Problem description: Check each line of the material below for "hand" and copy those where it appears.

Material for this exercise:
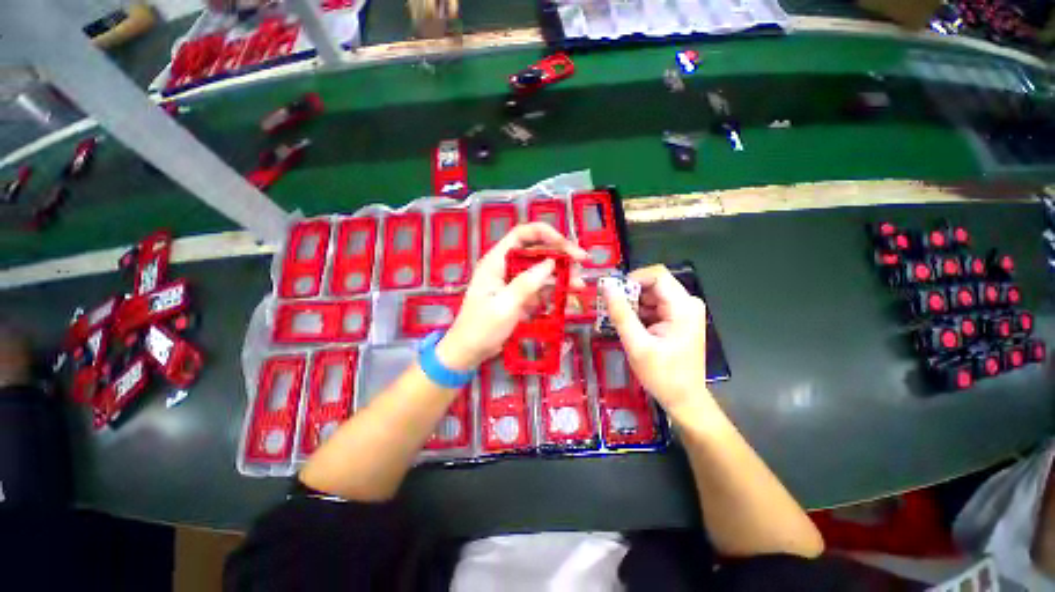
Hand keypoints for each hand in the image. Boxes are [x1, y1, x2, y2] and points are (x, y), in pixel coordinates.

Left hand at [436, 223, 587, 371]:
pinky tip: (568, 299)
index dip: (546, 234)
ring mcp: (514, 282)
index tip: (567, 246)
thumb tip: (551, 262)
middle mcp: (506, 266)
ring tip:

Response to this task:
Hand keypoints for each hand in the image. Boxes are [x1, y1, x2, y2] and points are (x, y), in pixel coordinates.
Left hand at [436, 223, 587, 371]:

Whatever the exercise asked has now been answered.